# Excerpt:

╭──

Monday, August 10, 2009

575 Castro St.

⊕ Official Selection: 2026 Berlinale ⊕
⊕ Official Selection: 2009 Berlinale ⊕
⊕ Official Selection: 2009 Sundance Film Festival ⊕
a film by Jenni Olson
(2008) USA 7 mins. HD

In addition to being part of the 40th Anniversary TEDDY 40 program at the 2026 Berlin Film Festival (February 12-22), 575 Castro St. is available to watch now via Kanopy, Vimeo, and YouTube.
A powerful elegy from acclaimed queer filmmaker Jenni Olson, 575 Castro St. reveals the play of light and shadow upon the walls of the Castro Camera Store set for Gus Van Sant’s Academy Award-winning film Milk as we hear excerpts from the audio-cassette that Harvey Milk recorded to be played, “in the event of my death by assassination.”

The film features Milk’s now legendary line, “Ya gotta give ‘em hope,” and his eloquent, timely, and timeless denouncement of right-wing anti-LGBTQ hate (calling out Anita Bryant and California State Senator John Briggs). The tape was made in November 1977 (after Milk’s election to the San Francisco Board of Supervisors, which made him one of the first openly gay elected officials in the United States). Milk and San Francisco Mayor George Moscone were assassinated by SF Supervisor Dan White one year later, in November 1978.

Commissioned by Focus Features to be showcased online in conjunction with the theatrical release of Gus Van Sant’s Academy Award-winning feature film Milk, 575 Castro St. premiered at the 2009 Sundance Film Festival and 2009 Berlinale, and has played at festivals and museums across the globe.
For Film Festival and Educational Screenings:
575 Castro St. is available for festival and educational bookings through Frameline Distribution and here's the Kanopy link as well.

╰──

# Data provided:
╭──

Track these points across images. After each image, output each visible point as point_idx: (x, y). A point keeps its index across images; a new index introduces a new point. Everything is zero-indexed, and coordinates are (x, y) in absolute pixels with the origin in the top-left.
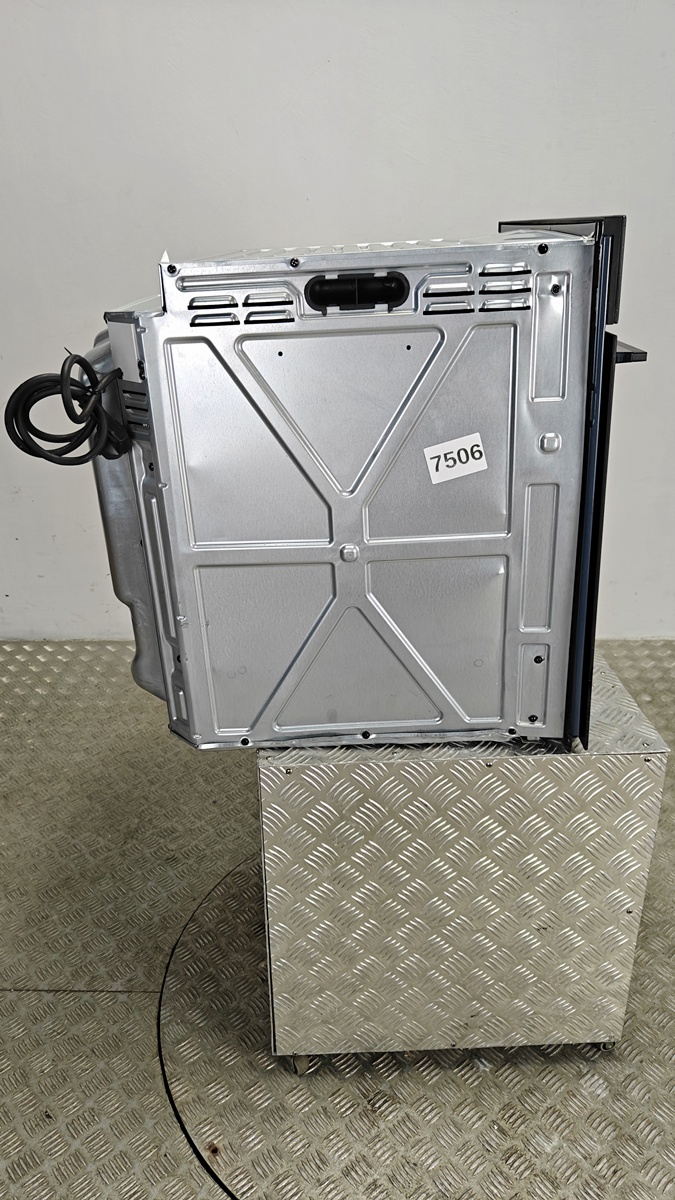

╰──

# What you need to do:
a. In the page about 575 Castro St., in what month and year did Harvey Milk make the tape?
b. Carry on writing the page about 575 Castro St., picking up after its final sentence.
The listing isn't needed for anything here.

# Responses:
a. November 1977

b.
About the Filmmaker:
Jenni Olson (she/her/TBD) is a queer film historian, writer, and non-fiction filmmaker based in Berkeley, California. Her two feature-length essay films — The Joy of Life (2005) and The Royal Road (2015) — premiered at the Sundance Film Festival and, like her many short films, have screened internationally to awards and acclaim. When she was honored with a retrospective on the Criterion Channel in 2021, Filmmaker Magazine described Olson as “a director who understands the restorative power of nostalgia and reflection better than any other.” Her films have been supported by Field of Vision, Catapult, Chicken & Egg Films, Frameline, SF Arts Commission, SFFILM, MacDowell, Kodak, and others. Her work as a filmmaker and her expansive collection of LGBTQ film prints and memorabilia are part of the Harvard Film Archive (in Harvard's Jenni Olson Queer Film Collection).

Among Jenni’s many achievements in the independent cinema world, she was recognized with the prestigious Special TEDDY Award at the 2021 Berlin Film Festival for her decades of work as a filmmaker and as a champion of LGBTQ film and filmmakers (as a curator, advisor, producer, film critic, film historian, archivist and archival producer, and more). She was named to the Out Magazine Out 100 list in 2020, and in 2021 was also honored with a retrospective of her films on the Criterion Channel. In her work championing LGBTQ cinema she has served on dozens of films as consulting producer, archival producer, advisor and more.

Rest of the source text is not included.